A series of images that look like yellow lumps on a line are the first-ever images of the area around the wellbore where fractures have been propped open using specially coated proppant stimulated by electromagnetic (EM) energy. The images created by Carbo Ceramics could represent a milestone on the journey to find an answer to a critical question facing unconventional producers—how much rock is being stimulated and propped with grains of sand or ceramic for maximum production?
Four groups of researchers are seeking a direct way to visualize what is left behind after fracturing. Three of the projects involve getting images by using proppant specially treated to be visible when stimulated by EM energy.
Microseismic images currently used in the industry to show fracturing results are based on the popping sounds of rocks rubbing against each other, like fingers snapping, but not the quiet, productive work of opening fractures and pumping in proppant to ensure they stay open.
“Microseismic doesn’t really tell us where the proppant has gone. It shows where failure events are occurring,” said Mukul Sharma, a petroleum engineering professor at the University of Texas (UT) at Austin. He heads the Hydraulic Fracturing and Sand Control Joint Industry Project (UT Fracturing JIP) at UT, which is leading one of the projects mentioned earlier. “What matters is where the proppant is. In many rocks, the propped part of the fracture is the primary contributor to well productivity. That is the main advantage of electromagnetic (visualization) over microseismic.”
Imaging the area that has propped fractures is a starting point for multiple investigations into how to efficiently extract more than 10% of the oil in unconventional plays. It can define the length and height of propped fractures, offer more accurate measures of the productive rock for modeling, and tell engineers how to space wells to effectively stimulate the reservoir without hitting nearby wells.
A fourth project for visualizing fracturing is aimed at adding proppant location information to microseismic imaging by pumping in tiny sound emitters, which produce a distinct noise when the microdevices are lodged in a fracture.
Depressed oil and gas prices, which have made most unconventional development unprofitable, add pressure to find tools to understand why so many fractures are not productive. Bj?rn Paulsson, chief executive officer of Paulsson Inc., which is developing the in-well receivers, pointed out that “80% of production comes from 20% of fractures, wasting a vast majority of the fracturing cost.”
Electromagnetic Testing
The microseismic approach is aimed at creating a 3D array showing points where proppant is present, but it will be years before the partners on that project have built the equipment needed for its first test. EM-based methods are already being tried in the ground.

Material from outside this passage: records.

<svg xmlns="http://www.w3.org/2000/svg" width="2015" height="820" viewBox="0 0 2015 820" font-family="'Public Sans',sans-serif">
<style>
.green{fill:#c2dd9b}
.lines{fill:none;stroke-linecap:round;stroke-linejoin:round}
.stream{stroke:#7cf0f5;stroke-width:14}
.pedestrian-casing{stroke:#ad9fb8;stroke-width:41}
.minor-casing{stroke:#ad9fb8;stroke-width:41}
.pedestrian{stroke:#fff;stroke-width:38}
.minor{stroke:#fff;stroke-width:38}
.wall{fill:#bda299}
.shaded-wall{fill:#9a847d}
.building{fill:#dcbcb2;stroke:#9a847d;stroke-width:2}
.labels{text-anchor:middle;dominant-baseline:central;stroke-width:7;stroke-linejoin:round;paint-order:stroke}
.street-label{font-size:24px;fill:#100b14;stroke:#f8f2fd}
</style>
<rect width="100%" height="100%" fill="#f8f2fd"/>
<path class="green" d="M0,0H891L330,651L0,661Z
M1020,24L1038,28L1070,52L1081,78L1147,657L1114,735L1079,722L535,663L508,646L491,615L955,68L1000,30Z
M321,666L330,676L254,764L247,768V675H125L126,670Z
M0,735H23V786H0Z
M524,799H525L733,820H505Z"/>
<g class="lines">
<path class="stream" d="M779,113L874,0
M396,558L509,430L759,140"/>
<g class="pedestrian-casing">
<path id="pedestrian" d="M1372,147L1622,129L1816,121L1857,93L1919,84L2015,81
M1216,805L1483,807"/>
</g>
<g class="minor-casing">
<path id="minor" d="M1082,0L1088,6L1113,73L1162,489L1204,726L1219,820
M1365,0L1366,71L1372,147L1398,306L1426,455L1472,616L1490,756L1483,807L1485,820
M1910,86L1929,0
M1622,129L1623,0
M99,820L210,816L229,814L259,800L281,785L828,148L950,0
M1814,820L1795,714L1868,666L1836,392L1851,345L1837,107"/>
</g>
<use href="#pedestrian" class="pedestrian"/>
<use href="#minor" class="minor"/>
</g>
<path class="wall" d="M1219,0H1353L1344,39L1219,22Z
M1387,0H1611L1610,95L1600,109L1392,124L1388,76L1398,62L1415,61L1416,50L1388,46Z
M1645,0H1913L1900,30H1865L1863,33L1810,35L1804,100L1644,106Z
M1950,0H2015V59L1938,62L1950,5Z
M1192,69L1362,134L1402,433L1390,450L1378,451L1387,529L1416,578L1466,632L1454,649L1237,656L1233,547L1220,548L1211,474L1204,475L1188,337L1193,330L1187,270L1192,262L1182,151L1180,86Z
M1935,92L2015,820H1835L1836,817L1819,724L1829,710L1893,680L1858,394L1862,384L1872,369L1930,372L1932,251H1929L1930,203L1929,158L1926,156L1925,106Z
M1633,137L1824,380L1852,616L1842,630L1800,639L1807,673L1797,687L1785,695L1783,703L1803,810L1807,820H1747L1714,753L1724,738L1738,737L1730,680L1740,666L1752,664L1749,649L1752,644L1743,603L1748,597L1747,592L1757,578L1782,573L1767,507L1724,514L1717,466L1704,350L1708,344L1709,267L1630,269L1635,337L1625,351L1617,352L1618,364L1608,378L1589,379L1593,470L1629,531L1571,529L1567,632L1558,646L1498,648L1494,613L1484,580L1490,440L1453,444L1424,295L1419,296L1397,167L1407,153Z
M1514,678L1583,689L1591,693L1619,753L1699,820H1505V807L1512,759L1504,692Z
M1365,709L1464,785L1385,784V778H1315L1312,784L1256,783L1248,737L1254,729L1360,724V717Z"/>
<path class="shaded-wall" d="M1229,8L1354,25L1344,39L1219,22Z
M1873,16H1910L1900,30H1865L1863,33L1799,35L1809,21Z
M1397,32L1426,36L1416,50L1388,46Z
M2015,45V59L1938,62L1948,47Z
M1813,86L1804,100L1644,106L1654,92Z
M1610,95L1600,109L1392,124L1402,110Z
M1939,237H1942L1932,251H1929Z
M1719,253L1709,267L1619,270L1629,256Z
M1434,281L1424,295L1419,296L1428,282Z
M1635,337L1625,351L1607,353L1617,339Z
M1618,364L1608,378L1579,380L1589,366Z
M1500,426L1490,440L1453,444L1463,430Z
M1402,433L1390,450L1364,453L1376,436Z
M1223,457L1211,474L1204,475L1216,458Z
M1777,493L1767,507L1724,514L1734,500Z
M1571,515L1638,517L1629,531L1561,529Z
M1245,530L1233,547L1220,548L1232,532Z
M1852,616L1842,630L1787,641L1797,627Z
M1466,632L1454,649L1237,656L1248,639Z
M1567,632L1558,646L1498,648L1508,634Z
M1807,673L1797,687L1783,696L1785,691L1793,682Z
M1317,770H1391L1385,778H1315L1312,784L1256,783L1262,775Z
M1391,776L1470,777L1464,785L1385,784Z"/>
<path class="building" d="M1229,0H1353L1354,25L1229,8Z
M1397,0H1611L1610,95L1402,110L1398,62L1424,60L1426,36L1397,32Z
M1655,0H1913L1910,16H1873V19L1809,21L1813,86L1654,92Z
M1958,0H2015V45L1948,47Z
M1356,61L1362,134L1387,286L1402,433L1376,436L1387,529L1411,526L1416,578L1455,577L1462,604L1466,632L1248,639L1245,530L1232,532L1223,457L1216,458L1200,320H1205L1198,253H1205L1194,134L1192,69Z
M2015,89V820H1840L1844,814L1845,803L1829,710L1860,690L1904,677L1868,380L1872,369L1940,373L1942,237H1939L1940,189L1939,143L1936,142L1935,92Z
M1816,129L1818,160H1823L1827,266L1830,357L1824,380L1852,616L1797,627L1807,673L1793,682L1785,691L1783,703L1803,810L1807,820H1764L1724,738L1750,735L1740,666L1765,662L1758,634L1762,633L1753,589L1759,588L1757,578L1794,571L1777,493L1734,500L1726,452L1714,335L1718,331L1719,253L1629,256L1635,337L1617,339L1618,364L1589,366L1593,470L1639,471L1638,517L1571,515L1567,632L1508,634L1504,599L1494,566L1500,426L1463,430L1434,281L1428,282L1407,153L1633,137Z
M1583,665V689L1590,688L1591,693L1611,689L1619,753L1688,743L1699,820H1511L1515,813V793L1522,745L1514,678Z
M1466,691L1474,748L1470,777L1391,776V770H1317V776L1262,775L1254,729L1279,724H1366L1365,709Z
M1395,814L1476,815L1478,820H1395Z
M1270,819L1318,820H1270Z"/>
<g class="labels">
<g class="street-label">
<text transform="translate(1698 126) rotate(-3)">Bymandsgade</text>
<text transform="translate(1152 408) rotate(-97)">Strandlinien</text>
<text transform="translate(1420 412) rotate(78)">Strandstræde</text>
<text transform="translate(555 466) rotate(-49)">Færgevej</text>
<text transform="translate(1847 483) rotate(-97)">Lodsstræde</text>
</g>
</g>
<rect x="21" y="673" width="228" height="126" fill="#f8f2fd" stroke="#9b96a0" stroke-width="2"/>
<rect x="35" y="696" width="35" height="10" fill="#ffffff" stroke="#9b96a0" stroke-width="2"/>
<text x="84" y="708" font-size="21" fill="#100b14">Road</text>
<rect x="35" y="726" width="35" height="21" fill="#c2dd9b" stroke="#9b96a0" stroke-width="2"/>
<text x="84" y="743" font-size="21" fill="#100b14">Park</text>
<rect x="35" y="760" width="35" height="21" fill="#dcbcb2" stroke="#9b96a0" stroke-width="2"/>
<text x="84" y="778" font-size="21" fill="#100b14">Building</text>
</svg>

A technical paper by Palisch et al. (SPE 179161) presented at the 2016 SPE Hydraulic Fracturing Technology Conference was a first look at what is possible in a producing well. The imaging involved using 230,000 lb of proppant covered with an electrically conductive coating, which made it visible when stimulated by electromagnetic energy from the well casing in an 8,000-ft deep well.
Multiple new technologies were required for this method, including development of the conductive coating, a transmission method to send out a strong EM field using the steel casing, and new algorithms for processing.
In January, Carbo was still working though the large body of data gathered to reduce the noise in hopes of improving the image. After the injection of the 180,000 lb of white sand, 230,000 lb of treated ceramic proppant was injected through four perforations in the last stage fractured. One unknown is what the propped area would have looked like if all the proppant had been conductive.
The company has been refining its image-processing method to sharpen the resolution from 25-m grid blocks to a fraction of that measure. Over the next year, the largest maker of ceramic proppant will be doing more well tests. It is seeking to expand the number of stages covered, and to significantly reduce the cost and effort required for testing.
Those working on EM proppant imaging methods need to convince skeptical reservoir engineers that these images created using methods based on esoteric physics and mathematics represent reality in the ground.
A priority for the EM proppant imaging project put together by the Advanced Energy Consortium (AEC) is gathering physical evidence to see if its models provide “useful information of the extent and basic properties of fractures,” which can be relied on, said Douglas La Brecque, chief scientist for Multi-Phase Technologies. The company is providing the EM technology for the effort by the AEC, which is part of the Bureau of Economic Geology at UT. The project also involves other universities and institutions (SPE 179170).
While there is value in knowing the height and length of the propped fractures—frequently measures of fracture lengths are too high, leading to exaggerated production estimates—there is a limit to what operators will pay and how much time and effort they will commit to answering these questions.
The US Department of Energy summed those limits up in a statement of goals for its proppant imaging research when it said it is seeking a new method that “will have a very significant impact on fracture diagnostics, as it is cheap, repeatable, and fairly simple to run.”
At this early stage, the cost of EM proppant imaging is comparable to another widely used diagnostic test: collecting and analyzing core samples. Palisch said the next step is to reduce the cost so that it is comparable to microseismic, and reduce it from there.
“Ultimately, I would like the price of EM proppant detection to be like logging, which is low enough to be done on nearly every well, ” he said.